Step 5 — View outputs

Check the ./output/ folder that gets created next to the notebook. Open segmented_room.ply in MeshLab or CloudCompare to see the full 3D colored result.


8. Configuration

All tuning parameters are set in Cell 2 and at the top of Cell 7.

Cell 2 — Main settings

DATASET_ROOT = "..."       # path to extracted S3DIS dataset
AREA         = "Area_1"   # Area_1 through Area_6
ROOM         = "conferenceRoom_1"  # exact folder name inside the area
OUTPUT_DIR   = "./output"  # where outputs are saved

Cell 7 — DBSCAN parameters per class

DBSCAN_PARAMS = {
    'floor'    : dict(eps=0.30, min_samples=20),   # large flat surface
    'ceiling'  : dict(eps=0.30, min_samples=20),   # large flat surface
    'wall'     : dict(eps=0.20, min_samples=15),   # vertical surfaces
    'beam'     : dict(eps=0.15, min_samples=10),   # thin structural elements
    'window'   : dict(eps=0.15, min_samples=10),   # small openings
    'furniture': dict(eps=0.08, min_samples=10),   # tight clusters per object
}

eps — the radius in meters within which points are considered neighbors. Smaller = more separate clusters, larger = more merging.

### DATASET ROWS
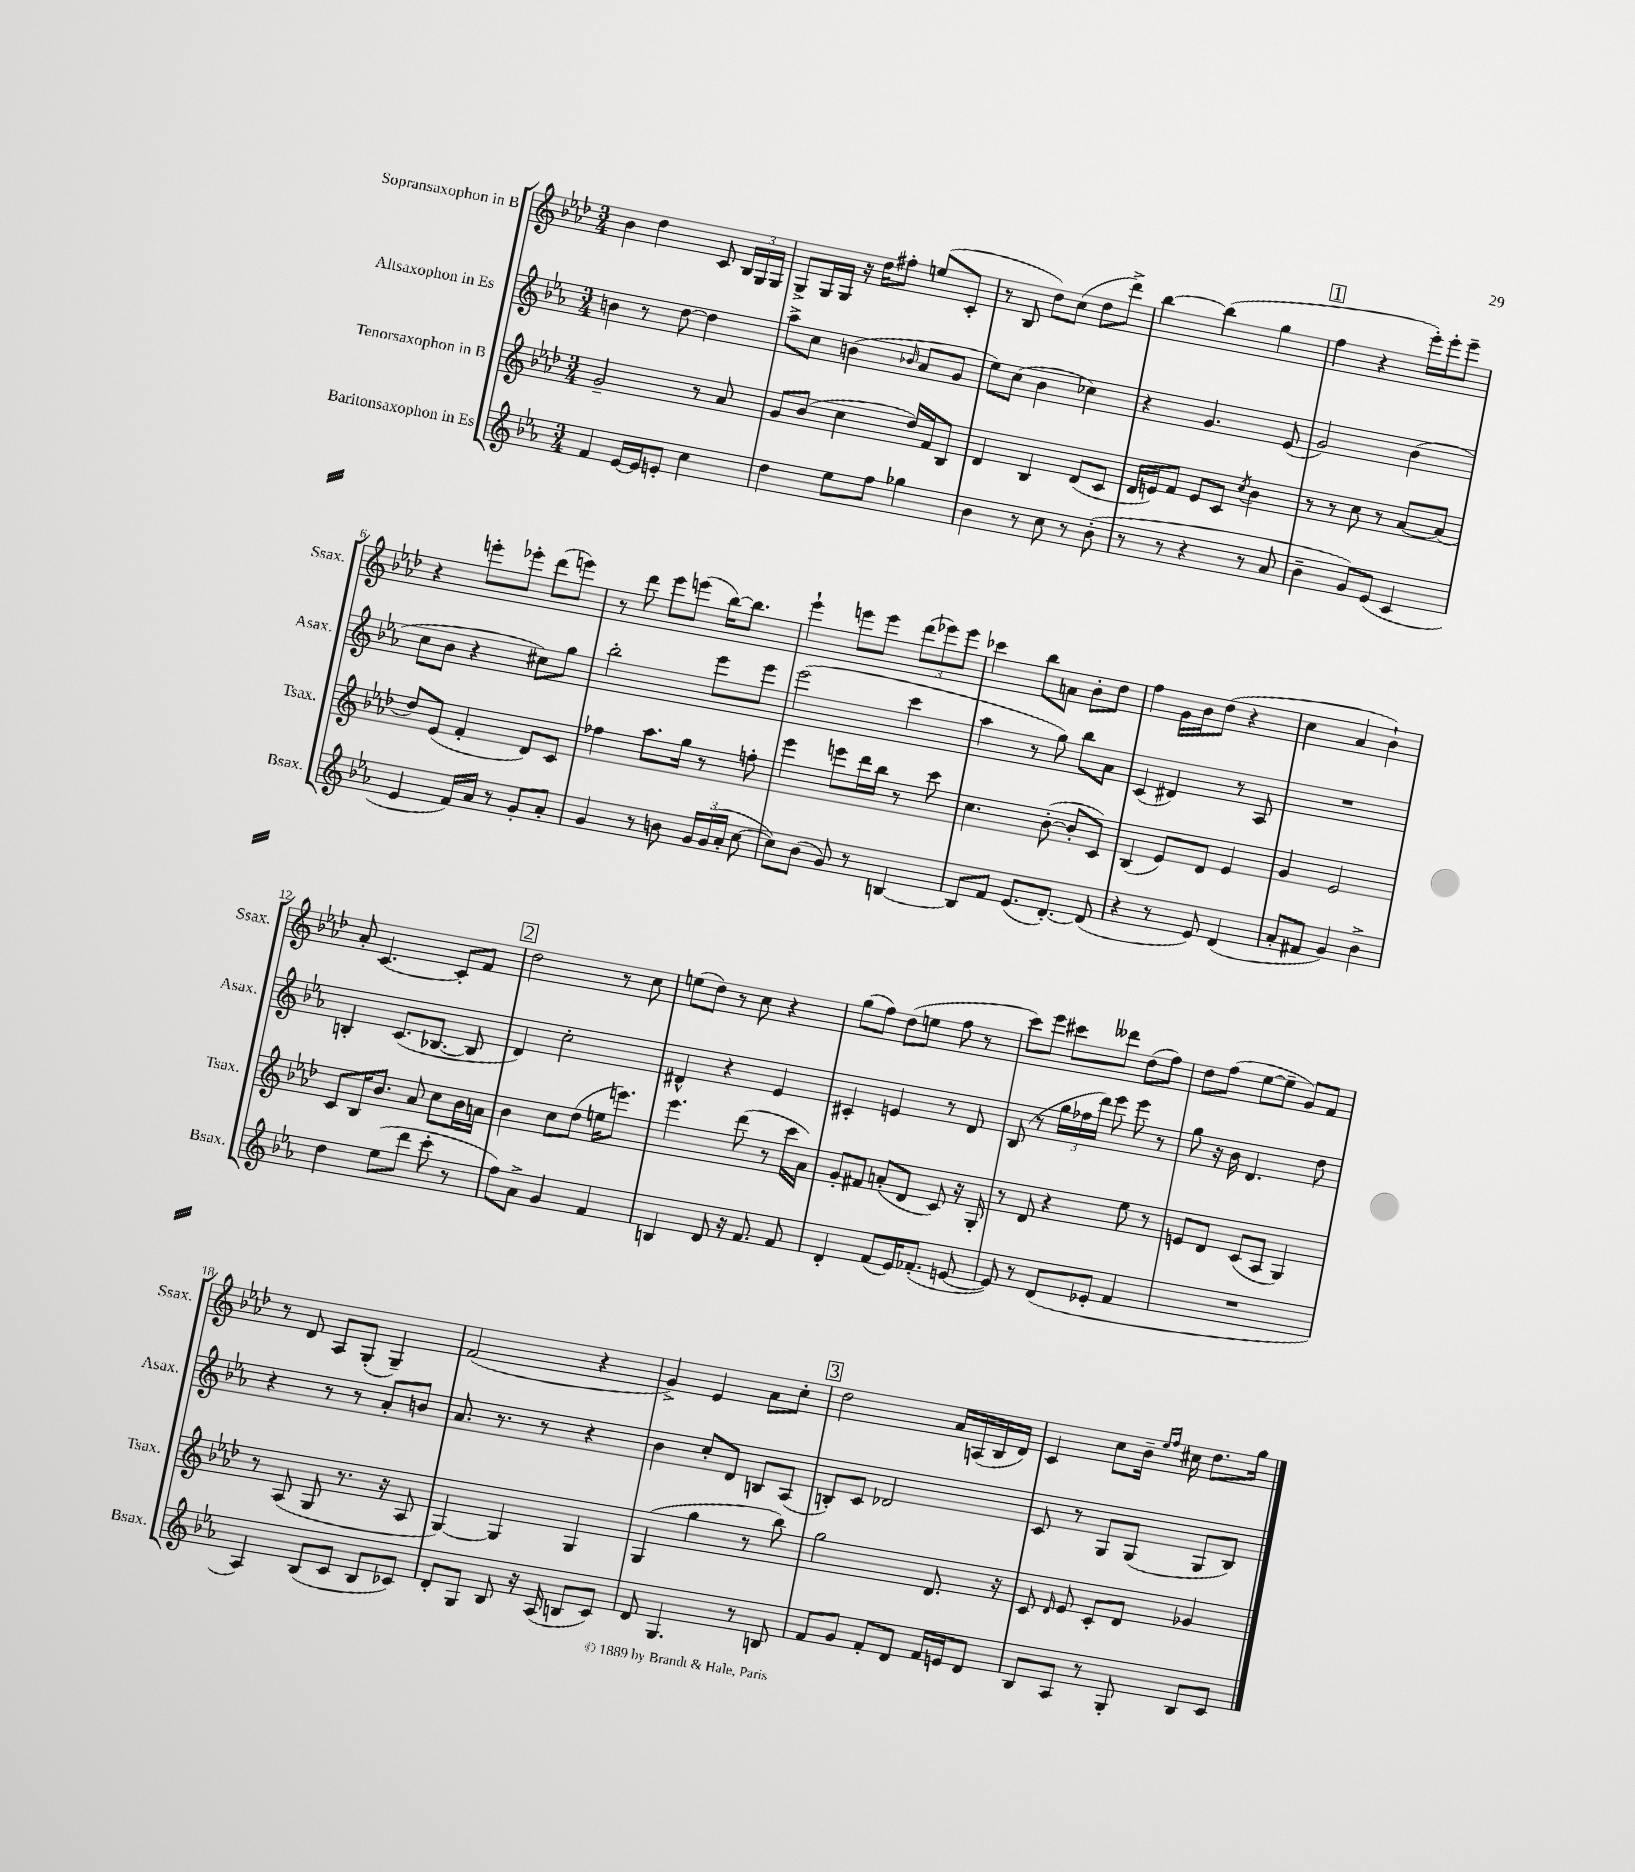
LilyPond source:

<<
\new StaffGroup <<
\new Staff = "s0" \with { instrumentName = "Sopransaxophon in B" shortInstrumentName = "Ssax." } {
    \clef treble \key aes \major \numericTimeSignature \time 3/4
    \autoBeamOff bes'4 des''4 c'8 \tuplet 3/2 { bes16[ g16 g16] } |
    g8[-> g16 g16] r16 des''16[ fis''8]-. e''8[( c'8]-. |
    r8 bes8 des''8[) c''8]( des''8[ des'''8]->) |
    bes''4~ bes''4( g''4 |
    \mark \markup { \box "1" } f''4 r4 ees'''16[-.) ees'''16-. ees'''8]-- |
    r4 e'''8[-. ees'''8]-. des'''8[( e'''8]) |
    r8 des'''8 ees'''8[ e'''8]( bes''16[~) bes''8.] |
    ees'''4-! e'''8[ e'''8] \tuplet 3/2 { des'''8[( ees'''8) ees'''8] } |
    ces'''4 bes''8[ a'8] bes'8[-. des''8] |
    f''4 g'16[ bes'16 des''8]( r4 |
    c''4 aes'4 bes'4-!) |
    aes'8-. c'4.~ c'8[-. f'8] |
    \mark \markup { \box "2" } des''2 r8 c''8 |
    e''8[( des''8]) r8 c''8 r4 |
    g''8[( f''8]) des''8[( e''8] f''8 r8 |
    c'''8[) ees'''8] cis'''8[ deses'''8] des''8[( f''8]) |
    des''8[ f''8]( ees''8[~ ees''8]-- g'8[) f'8] |
    r8 des'8 aes8[ g8]-.( g4--) |
    f'2( r4 |
    g'4->) ees'4 aes'8[ c''8]-. |
    \mark \markup { \box "3" } des''2 aes'16[ a16( bes16 des'16]) |
    c'4 c''8[ bes'16]-- \grace { ees''16[ f''16] } cis''16 des''8.[ g''16] \bar "|." |
}
\new Staff = "s1" \with { instrumentName = "Altsaxophon in Es" shortInstrumentName = "Asax." } {
    \clef treble \key ees \major \numericTimeSignature \time 3/4
    \autoBeamOff b'4 r8 d''8~ d''4 |
    aes''8[-> c''8] b'4( \grace { bes'16 } aes'8[ g'8] |
    ees''8[) c''8]( bes'4 ces''4) |
    r4 g'4. ees'8( |
    \mark \markup { \box "1" } g'2) bes'4( |
    c''8[ bes'8] r4 cis''8[) g''8] |
    bes''2-. ees'''8[ ees'''8] |
    ees'''2( c'''4 |
    aes''4 r8 g''8) bes''8[ aes'8] |
    c'4( dis'4) r8 aes8 |
    R2. |
    b4-. c'8.[( bes8.]~ bes8 |
    \mark \markup { \box "2" } d'4) c''2-. |
    dis'4-^ r4 ees'4 |
    cis'4-. e'4 r8 d'8 |
    bes8( r8 \tuplet 3/2 { g''16[ fes''16 d'''16]) } ees'''8 ees'''8 r8 |
    g''8 r16 bes'16 d'4. d''8 |
    r4 r8 r8 aes'8[-. b'8] |
    aes'8. r8. r8 r4 |
    bes'4 c''8[-. d'8] b8[ aes8]( |
    \mark \markup { \box "3" } b8[-.) c'8] des'2 |
    c'8 r8 g8[ g8]( g8[ bes8]) \bar "|." |
}
\new Staff = "s2" \with { instrumentName = "Tenorsaxophon in B" shortInstrumentName = "Tsax." } {
    \clef treble \key aes \major \numericTimeSignature \time 3/4
    \autoBeamOff g'2-- r8 aes'8 |
    g'8[ bes'8]( c''4 des''16[) f'16 bes8] |
    des'4 bes4 des'8[( c'8] |
    des'16[ e'16) f'8] e'8[ c'8] \acciaccatura { c''8 } bes'4 |
    \mark \markup { \box "1" } r8 r8 c''8 r8 aes'8[~ aes'8]( |
    des''8[) ees'8]( f'4-. des'8[) c'8] |
    fes''4 aes''8.[ g''16] r8 f''8-. |
    ees'''4 e'''8[ des'''16 bes''16] r8 c'''8 |
    c''4. bes'8~-.( bes'8[-. c'8]) |
    bes4( ees'8[) des'8] ees'4 |
    g'4 ees'2 |
    c'8[ bes16 bes'8.] aes'8 c''8[ bes'16 a'16] |
    \mark \markup { \box "2" } bes'4 c''8[ des''8]( e''16[ e'''8.]) |
    ees'''4. des'''8( r8 c'''16[ aes'16]) |
    g'8[-. fis'8] a'8[-.( des'8] c'8) r16 g16-. |
    r8 des'8 r4 ees''8 r8 |
    e'8[ des'8] c'8[( aes8] g4) |
    r8 aes8( g8 r8. r16 aes8 |
    g4~) g4 g4 |
    g4( g''4 r8 bes''8) |
    \mark \markup { \box "3" } g''2 des'8. r16 |
    c'8 \grace { des'16 } ees'8 c'8[-. des'8] ges'4 \bar "|." |
}
\new Staff = "s3" \with { instrumentName = "Baritonsaxophon in Es" shortInstrumentName = "Bsax." } {
    \clef treble \key ees \major \numericTimeSignature \time 3/4
    \autoBeamOff f'4 ees'16[~ ees'16 e'8]-. c''4 |
    d''4 ees''8[ f''8] ges''4 |
    bes'4 r8 c''8 r8 bes'8-.( |
    r8 r8 r4 r8 aes'8 |
    \mark \markup { \box "1" } bes'4-- g'8[) ees'8]( c'4 |
    ees'4 f'16[) aes'16] r8 g'8[-. aes'8]-. |
    g'4 r8 b'8 \tuplet 3/2 { g'16[ g'16( aes'16]-. } c''8~ |
    c''8[) bes'8]( g'8) r8 b4~ |
    b8[ f'8] ees'8.[( d'8.]~-.) d'8( |
    r4 r8 ees'8) d'4( |
    aes'8[-. fis'8] g'4) bes'4-> |
    d''4 ees''8[( d'''8] c'''8-. r8 |
    \mark \markup { \box "2" } f''8[) aes'8]-> g'4 f'4 |
    b4 d'8 r16 f'8. f'8 |
    d'4-. f'8[( ees'16) fes'8.]-.( e'8~ |
    e'8) r8 d'8[( ees'8]-. f'4 |
    R2. |
    aes4) bes8[( c'8] bes8[ ces'8]) |
    d'8[-. g8] bes8 r16 aes16( b8[ c'8]) |
    d'8 g4. r8 b8 |
    \mark \markup { \box "3" } f'8[ g'8] f'8[-. d'8] f'16[ e'16 d'8] |
    bes8[ aes8] r8 g8-. bes8[ c'8] \bar "|." |
}
>>
>>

### EXERCISES
**a.** Answer these from the point cloud setup notes:
(i) Which two programs are suggested for opening segmented_room.ply?
(ii) What eps and min_samples values are given for 'wall'?
(iii) In what unit is the eps radius measured?
**b.** Carry on the point cloud setup notes from the point where they stop.
The data here has nothing to do with the point cloud setup notes.

### OUTPUTS FOR THE TASKS
**a.**
(i) MeshLab or CloudCompare.
(ii) eps=0.20 and min_samples=15.
(iii) Meters.

**b.**
min_samples — minimum points to form a cluster core. Higher = fewer but cleaner clusters.


9. Stage-by-Stage Explanation

Cell 0 — Install packages

Runs pip install for all required packages. Run once, skip afterwards.

Cell 1 — Imports

Loads all Python libraries and prints version numbers to confirm everything is working.

Cell 2 — Configuration

Sets the dataset path, which room to process, and creates the output folder. Also prints a full listing of all available rooms in the dataset so you can see what's available.

Cell 3 — Load from Annotations

This is where labels come from. Instead of loading the merged room .txt file, this reads every individual file in Annotations/ (e.g., chair_1.txt, floor_1.txt) and tags each point with its ground-truth label derived from the filename prefix.

The category mapping used:

CAT_MAP = {
    'floor'   : 'floor',      'ceiling' : 'ceiling',
    'wall'    : 'wall',        'beam'    : 'beam',
    'column'  : 'beam',        'window'  : 'window',
    'door'    : 'furniture',   'table'   : 'furniture',
    'chair'   : 'furniture',   'sofa'    : 'furniture',
    'bookcase': 'furniture',   'board'   : 'furniture',
    'clutter' : 'furniture',
}

After loading, it optionally centers the point cloud so the room centroid is at the origin.

Cell 4 — Voxel downsampling (with labels)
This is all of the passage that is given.